I seem to remember fxShapeReplicator having some bugs in this regard. I also hit this issue a while back, using the replicator to replicate trees, then being able to walk through some. What I seem to remember is, a seed is created to generate all the trees, that way, instead of passing every single trees location (which would take a long time), just the seed is passed over the network. I think the bug was that the seed was getting incorrectly passed sometimes, so the client side and server side seeds were different. This resulted in the client being able to walk through some trees he could see (because the server had no tree there) and then the client being blocked by some invisible object in other cases (a server side tree was there, but no client side tree was there)

I'd do a search for fxShapeReplicator bug or some variation of that and see what you can find.

Good luck!
- Drew
#8
10/16/2005 (5:12 am)
@Drew - ahhhh this sound like the same thing - I'll have a look and report my findings to this thread for others in future....


Spot on guys!!!! For everyone else here's the fix...

www.garagegames.com/index.php?sec=mg&mod=resource&page=view&qid=6947

fixes fxShapeReplicator.cc and fxShapeReplicator.h to over come the collision detection problem plus invisible trees.

Thanks again!!!!
#9
10/16/2005 (7:20 am)
Great catch Drew, and glad it worked for you Andy :)
#10
10/16/2005 (8:09 am)
@Stephen
I'm just happy someone else already fixed the bug and posted a resource. :)

@Andy
I'm glad that took care of your problem!
#11
10/27/2005 (5:56 am)
Just an update for the curious - texture sizes can cause slow downs.

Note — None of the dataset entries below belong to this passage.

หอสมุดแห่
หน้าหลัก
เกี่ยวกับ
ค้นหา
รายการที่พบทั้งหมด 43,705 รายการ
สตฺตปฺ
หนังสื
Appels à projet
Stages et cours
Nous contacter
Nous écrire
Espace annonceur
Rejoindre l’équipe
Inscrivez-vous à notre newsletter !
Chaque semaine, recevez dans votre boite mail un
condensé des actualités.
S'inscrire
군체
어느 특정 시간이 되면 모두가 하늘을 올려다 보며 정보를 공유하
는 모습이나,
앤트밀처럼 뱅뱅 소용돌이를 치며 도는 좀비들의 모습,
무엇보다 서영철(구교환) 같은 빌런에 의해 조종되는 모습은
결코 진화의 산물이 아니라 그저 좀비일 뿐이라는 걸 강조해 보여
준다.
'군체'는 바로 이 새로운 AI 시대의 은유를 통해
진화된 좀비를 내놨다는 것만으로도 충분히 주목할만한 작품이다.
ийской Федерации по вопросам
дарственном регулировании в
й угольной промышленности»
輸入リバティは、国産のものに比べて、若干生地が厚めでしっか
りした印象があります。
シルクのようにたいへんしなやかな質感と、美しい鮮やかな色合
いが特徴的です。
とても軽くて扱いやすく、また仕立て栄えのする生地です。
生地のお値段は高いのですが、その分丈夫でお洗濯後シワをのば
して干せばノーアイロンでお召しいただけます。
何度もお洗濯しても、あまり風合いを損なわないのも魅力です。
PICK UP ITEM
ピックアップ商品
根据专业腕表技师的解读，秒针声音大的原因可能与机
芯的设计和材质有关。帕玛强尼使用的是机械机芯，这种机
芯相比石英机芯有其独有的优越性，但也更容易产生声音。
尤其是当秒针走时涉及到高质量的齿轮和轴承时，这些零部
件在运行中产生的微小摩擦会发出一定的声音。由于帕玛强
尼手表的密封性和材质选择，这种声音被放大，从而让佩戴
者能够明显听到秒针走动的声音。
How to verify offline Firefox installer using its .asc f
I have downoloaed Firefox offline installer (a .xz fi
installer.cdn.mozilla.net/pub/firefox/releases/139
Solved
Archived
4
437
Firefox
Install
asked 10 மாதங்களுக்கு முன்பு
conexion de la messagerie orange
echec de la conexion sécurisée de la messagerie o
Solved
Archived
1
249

I found that there was a huge performance hit from an M16 weapon I mounted on the bad guys and my avatar. It was causing problems with the frame rate because it had irregular sized jpgs mapped to it.

When I changed them to 64x64, 128x32 etc, instead of 102 x 26 that sort of thing, the frame rate peaked again. I think this is a DirectX issue that required texture maps to be sizes using a power of 2.

I originally thought it was my forrest of trees, but they do not slow down the frame rate since I fixed the textures mapped on the M16.